• **Exercise**:
This exercise asks for every record to be output again exactly.

• **Data excerpts**:

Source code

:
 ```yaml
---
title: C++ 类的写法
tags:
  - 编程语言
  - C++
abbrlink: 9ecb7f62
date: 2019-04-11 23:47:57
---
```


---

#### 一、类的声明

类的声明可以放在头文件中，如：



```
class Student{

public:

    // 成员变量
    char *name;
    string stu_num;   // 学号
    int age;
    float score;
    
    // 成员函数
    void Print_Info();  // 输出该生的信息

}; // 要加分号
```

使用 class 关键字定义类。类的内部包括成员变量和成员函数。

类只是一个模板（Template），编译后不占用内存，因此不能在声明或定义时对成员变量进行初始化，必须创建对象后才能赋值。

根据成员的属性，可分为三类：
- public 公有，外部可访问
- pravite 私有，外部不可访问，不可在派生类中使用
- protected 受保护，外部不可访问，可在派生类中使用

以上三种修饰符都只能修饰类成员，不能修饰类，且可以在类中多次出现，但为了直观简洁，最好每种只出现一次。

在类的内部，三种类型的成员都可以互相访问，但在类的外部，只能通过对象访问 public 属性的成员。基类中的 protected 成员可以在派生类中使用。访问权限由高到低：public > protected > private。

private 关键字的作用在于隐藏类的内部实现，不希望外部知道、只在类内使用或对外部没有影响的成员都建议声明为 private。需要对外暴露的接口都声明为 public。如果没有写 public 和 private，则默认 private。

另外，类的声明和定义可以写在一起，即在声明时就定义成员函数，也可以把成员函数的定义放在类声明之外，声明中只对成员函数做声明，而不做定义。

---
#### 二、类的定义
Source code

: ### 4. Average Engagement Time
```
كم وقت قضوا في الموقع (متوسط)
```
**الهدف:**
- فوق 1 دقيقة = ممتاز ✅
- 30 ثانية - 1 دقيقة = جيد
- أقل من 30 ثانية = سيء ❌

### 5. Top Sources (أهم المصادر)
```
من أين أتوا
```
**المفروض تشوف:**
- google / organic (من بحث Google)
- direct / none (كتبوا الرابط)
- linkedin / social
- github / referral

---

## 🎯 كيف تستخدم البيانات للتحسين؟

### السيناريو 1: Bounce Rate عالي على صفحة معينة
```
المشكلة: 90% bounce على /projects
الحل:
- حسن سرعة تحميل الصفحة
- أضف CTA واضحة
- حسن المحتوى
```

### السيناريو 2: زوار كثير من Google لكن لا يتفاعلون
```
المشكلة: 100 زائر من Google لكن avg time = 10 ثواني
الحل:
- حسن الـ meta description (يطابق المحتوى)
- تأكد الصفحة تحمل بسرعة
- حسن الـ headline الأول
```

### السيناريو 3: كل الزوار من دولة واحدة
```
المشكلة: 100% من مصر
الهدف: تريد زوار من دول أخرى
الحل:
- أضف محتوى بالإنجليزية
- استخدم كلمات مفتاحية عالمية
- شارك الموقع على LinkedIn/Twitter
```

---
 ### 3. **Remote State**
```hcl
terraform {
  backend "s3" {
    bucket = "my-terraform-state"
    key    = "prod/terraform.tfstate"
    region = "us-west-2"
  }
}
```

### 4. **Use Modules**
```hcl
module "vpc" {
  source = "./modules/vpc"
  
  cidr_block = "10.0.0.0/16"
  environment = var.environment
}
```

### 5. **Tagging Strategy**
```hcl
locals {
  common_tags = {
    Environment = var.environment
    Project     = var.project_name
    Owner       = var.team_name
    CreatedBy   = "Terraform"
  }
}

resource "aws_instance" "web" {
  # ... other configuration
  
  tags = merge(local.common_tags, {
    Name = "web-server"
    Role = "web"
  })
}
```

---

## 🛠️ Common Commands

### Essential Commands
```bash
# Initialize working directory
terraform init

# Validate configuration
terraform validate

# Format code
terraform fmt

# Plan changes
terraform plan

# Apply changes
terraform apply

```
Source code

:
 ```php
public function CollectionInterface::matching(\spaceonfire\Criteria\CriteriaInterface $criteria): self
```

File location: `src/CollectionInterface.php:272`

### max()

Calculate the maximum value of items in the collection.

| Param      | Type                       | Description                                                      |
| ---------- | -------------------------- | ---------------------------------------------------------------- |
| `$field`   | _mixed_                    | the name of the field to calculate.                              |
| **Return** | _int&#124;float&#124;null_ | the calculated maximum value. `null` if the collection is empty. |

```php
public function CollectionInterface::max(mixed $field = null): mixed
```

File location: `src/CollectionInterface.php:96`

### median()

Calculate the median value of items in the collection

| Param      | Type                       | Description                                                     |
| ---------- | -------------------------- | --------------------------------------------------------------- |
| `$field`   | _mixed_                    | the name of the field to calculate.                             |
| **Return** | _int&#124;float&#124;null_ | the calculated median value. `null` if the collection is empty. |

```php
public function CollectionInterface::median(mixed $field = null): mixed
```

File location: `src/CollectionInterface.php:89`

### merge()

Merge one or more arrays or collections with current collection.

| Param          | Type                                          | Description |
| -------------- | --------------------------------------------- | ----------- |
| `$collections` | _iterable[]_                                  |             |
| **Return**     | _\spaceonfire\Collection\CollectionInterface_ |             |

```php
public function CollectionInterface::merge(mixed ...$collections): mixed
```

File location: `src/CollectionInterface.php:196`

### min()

• **Result of this exercise**:
Source code

:
 ```yaml
---
title: C++ 类的写法
tags:
  - 编程语言
  - C++
abbrlink: 9ecb7f62
date: 2019-04-11 23:47:57
---
```


---

#### 一、类的声明

类的声明可以放在头文件中，如：



```
class Student{

public:

    // 成员变量
    char *name;
    string stu_num;   // 学号
    int age;
    float score;
    
    // 成员函数
    void Print_Info();  // 输出该生的信息

}; // 要加分号
```

使用 class 关键字定义类。类的内部包括成员变量和成员函数。

类只是一个模板（Template），编译后不占用内存，因此不能在声明或定义时对成员变量进行初始化，必须创建对象后才能赋值。

根据成员的属性，可分为三类：
- public 公有，外部可访问
- pravite 私有，外部不可访问，不可在派生类中使用
- protected 受保护，外部不可访问，可在派生类中使用

以上三种修饰符都只能修饰类成员，不能修饰类，且可以在类中多次出现，但为了直观简洁，最好每种只出现一次。

在类的内部，三种类型的成员都可以互相访问，但在类的外部，只能通过对象访问 public 属性的成员。基类中的 protected 成员可以在派生类中使用。访问权限由高到低：public > protected > private。

private 关键字的作用在于隐藏类的内部实现，不希望外部知道、只在类内使用或对外部没有影响的成员都建议声明为 private。需要对外暴露的接口都声明为 public。如果没有写 public 和 private，则默认 private。

另外，类的声明和定义可以写在一起，即在声明时就定义成员函数，也可以把成员函数的定义放在类声明之外，声明中只对成员函数做声明，而不做定义。

---
#### 二、类的定义
Source code

: ### 4. Average Engagement Time
```
كم وقت قضوا في الموقع (متوسط)
```
**الهدف:**
- فوق 1 دقيقة = ممتاز ✅
- 30 ثانية - 1 دقيقة = جيد
- أقل من 30 ثانية = سيء ❌

### 5. Top Sources (أهم المصادر)
```
من أين أتوا
```
**المفروض تشوف:**
- google / organic (من بحث Google)
- direct / none (كتبوا الرابط)
- linkedin / social
- github / referral

---

## 🎯 كيف تستخدم البيانات للتحسين؟

### السيناريو 1: Bounce Rate عالي على صفحة معينة
```
المشكلة: 90% bounce على /projects
الحل:
- حسن سرعة تحميل الصفحة
- أضف CTA واضحة
- حسن المحتوى
```

### السيناريو 2: زوار كثير من Google لكن لا يتفاعلون
```
المشكلة: 100 زائر من Google لكن avg time = 10 ثواني
الحل:
- حسن الـ meta description (يطابق المحتوى)
- تأكد الصفحة تحمل بسرعة
- حسن الـ headline الأول
```

### السيناريو 3: كل الزوار من دولة واحدة
```
المشكلة: 100% من مصر
الهدف: تريد زوار من دول أخرى
الحل:
- أضف محتوى بالإنجليزية
- استخدم كلمات مفتاحية عالمية
- شارك الموقع على LinkedIn/Twitter
```

---
 ### 3. **Remote State**
```hcl
terraform {
  backend "s3" {
    bucket = "my-terraform-state"
    key    = "prod/terraform.tfstate"
    region = "us-west-2"
  }
}
```

### 4. **Use Modules**
```hcl
module "vpc" {
  source = "./modules/vpc"
  
  cidr_block = "10.0.0.0/16"
  environment = var.environment
}
```

### 5. **Tagging Strategy**
```hcl
locals {
  common_tags = {
    Environment = var.environment
    Project     = var.project_name
    Owner       = var.team_name
    CreatedBy   = "Terraform"
  }
}

resource "aws_instance" "web" {
  # ... other configuration
  
  tags = merge(local.common_tags, {
    Name = "web-server"
    Role = "web"
  })
}
```

---

## 🛠️ Common Commands

### Essential Commands
```bash
# Initialize working directory
terraform init

# Validate configuration
terraform validate

# Format code
terraform fmt

# Plan changes
terraform plan

# Apply changes
terraform apply

```
Source code

:
 ```php
public function CollectionInterface::matching(\spaceonfire\Criteria\CriteriaInterface $criteria): self
```

File location: `src/CollectionInterface.php:272`

### max()

Calculate the maximum value of items in the collection.

| Param      | Type                       | Description                                                      |
| ---------- | -------------------------- | ---------------------------------------------------------------- |
| `$field`   | _mixed_                    | the name of the field to calculate.                              |
| **Return** | _int&#124;float&#124;null_ | the calculated maximum value. `null` if the collection is empty. |

```php
public function CollectionInterface::max(mixed $field = null): mixed
```

File location: `src/CollectionInterface.php:96`

### median()

Calculate the median value of items in the collection

| Param      | Type                       | Description                                                     |
| ---------- | -------------------------- | --------------------------------------------------------------- |
| `$field`   | _mixed_                    | the name of the field to calculate.                             |
| **Return** | _int&#124;float&#124;null_ | the calculated median value. `null` if the collection is empty. |

```php
public function CollectionInterface::median(mixed $field = null): mixed
```

File location: `src/CollectionInterface.php:89`

### merge()

Merge one or more arrays or collections with current collection.

| Param          | Type                                          | Description |
| -------------- | --------------------------------------------- | ----------- |
| `$collections` | _iterable[]_                                  |             |
| **Return**     | _\spaceonfire\Collection\CollectionInterface_ |             |

```php
public function CollectionInterface::merge(mixed ...$collections): mixed
```

File location: `src/CollectionInterface.php:196`

### min()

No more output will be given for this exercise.